Construction Week news updates from ENR:
Newspaper Claims Caltrans Ignored Bridge Safety Issues
The California Dept. of Transportation has ignored several deficiency assessments made by an independent engineering review panel regarding Bay Bridge construction, according to a recent published report. The Sacramento Bee newspaper reported that the panel, which CalTrans appointed, found some "intentional modifications" of data that caused "consequential" impact and involved not only the concrete foundation piles of the new self-anchored suspension tower on the bridge but also foundation safety testing on several other Bay Area bridges. Caltrans Director Malcolm Dougherty said in a statement, "The 'results' cited by the Sacramento Bee are taken from a preliminary, draft work product. It is irresponsible and premature to draw any conclusions from the data at this time."

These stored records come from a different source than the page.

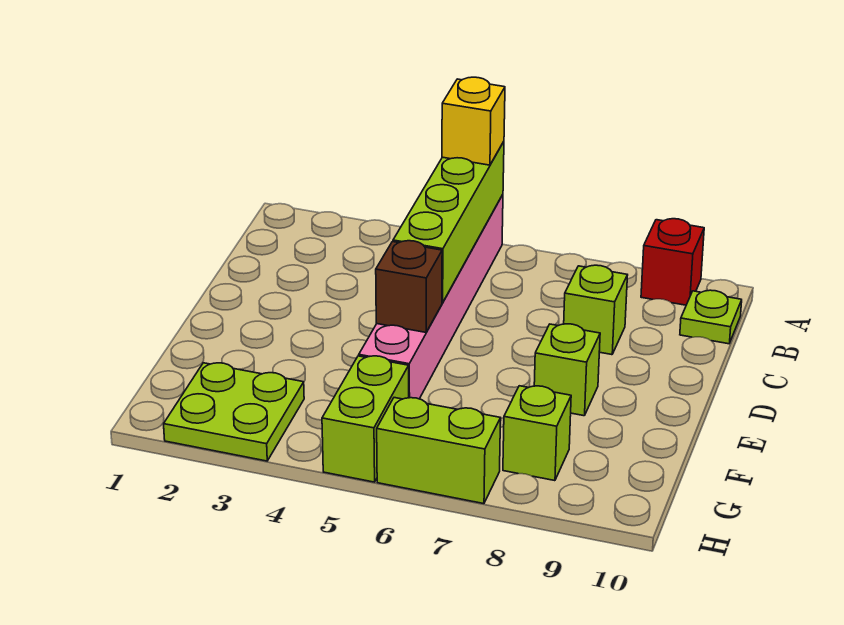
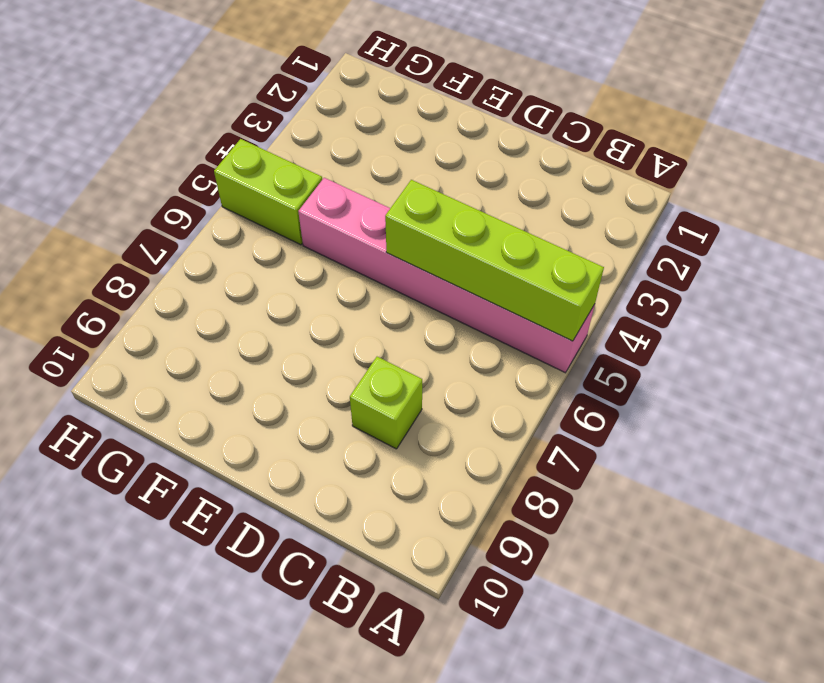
none -> red 1x1 brick [641,219,704,305]
none -> lime 1x1 plate [680,290,742,344]
none -> lime 1x1 brick [534,324,600,416]

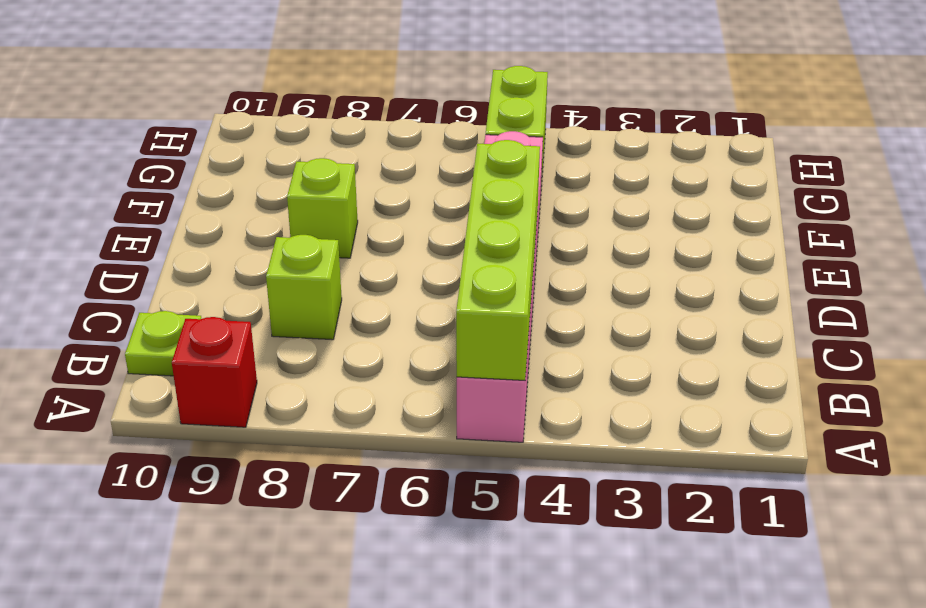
none -> lime 2x2 plate [164,363,304,461]
none -> lime 1x1 brick [503,386,571,481]
none -> lime 1x2 brick [377,398,501,504]

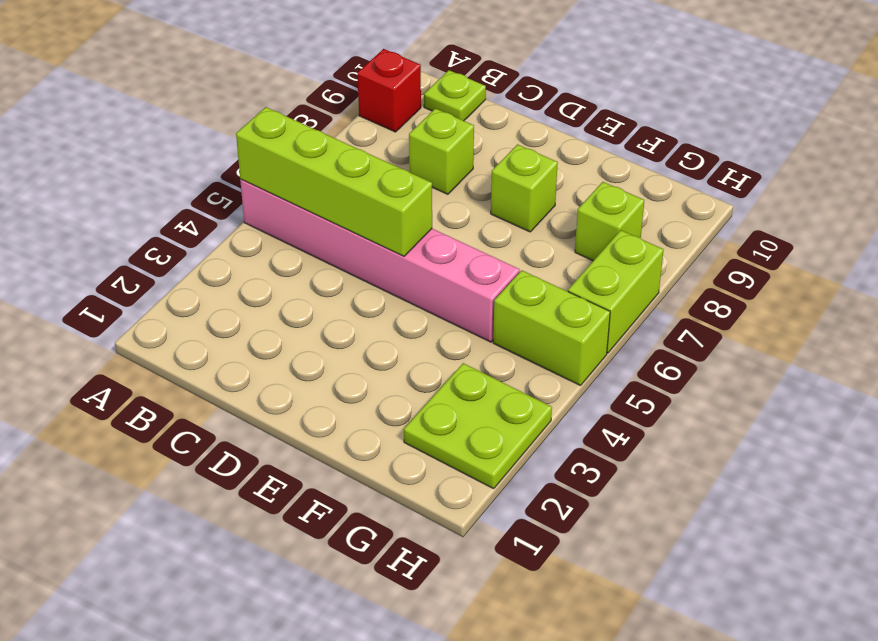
none -> brown 1x1 brick [376,241,442,332]
none -> yellow 1x1 brick [442,77,505,165]

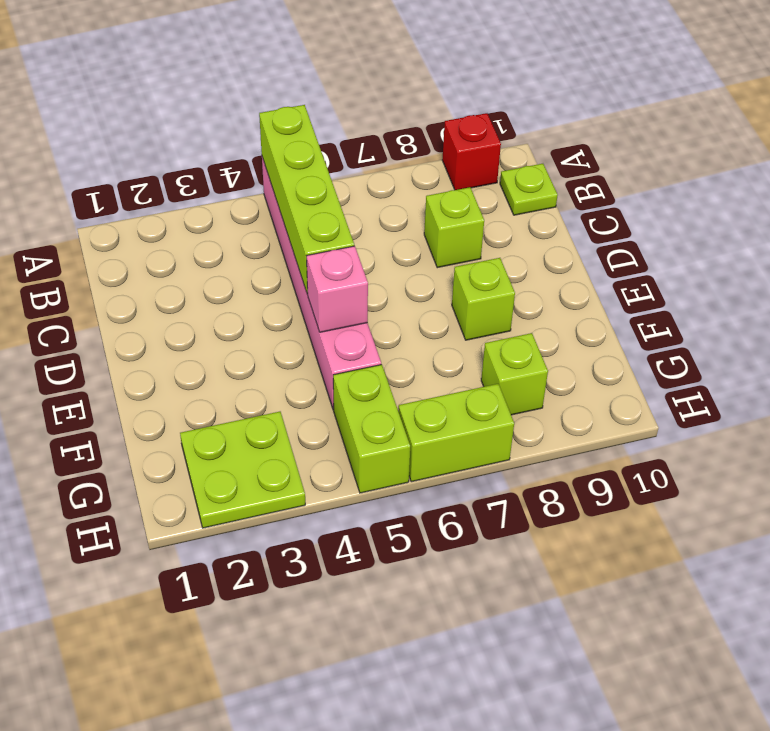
pink 1x1 brick [307,246,368,332] -> brown 1x1 brick [376,241,442,332]
none -> yellow 1x1 brick [442,77,505,165]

CB&I Could Boost U.S. Reach In Planned $3B Deal for Shaw
Projecting to add to its global energy-market capacity, particularly in the U.S., engineer-contractor CB&I announced on July 30 its intent to acquire The Shaw Group Inc. in a $3-billion cash-and-stock deal. The firms say it will create one of the world's largest energy-sector competitors. Analysts say Texas-based CB&I would also gain a strong presence in the U.S. power and industrial-fabrication markets. Baton Rouge, La.-based Shaw is set to become a unit called CB&I Shaw, without founder J.M. Bernhard at the helm. It also announced on Aug. 6 that its previously announced sale of its energy-and-chemicals unit to Paris-based Technip had cleared antitrust review. Shaw says that deal, set to close at month's end, will net it $300 million. CB&I says it will use cash on both firms' balance sheets to finance the Shaw purchase, set to close in early 2013. Analysts and investors were intrigued but skeptical. CB&I shares were off 11.7% in trading ending on Aug. 4. "I think the biggest risk to CB&I is the end-market expansion into the power sector," independent E&C sector analyst Avi Fisher tells ENR. "Any time you have end-market expansion combined with fixed-price contracts, you have risk."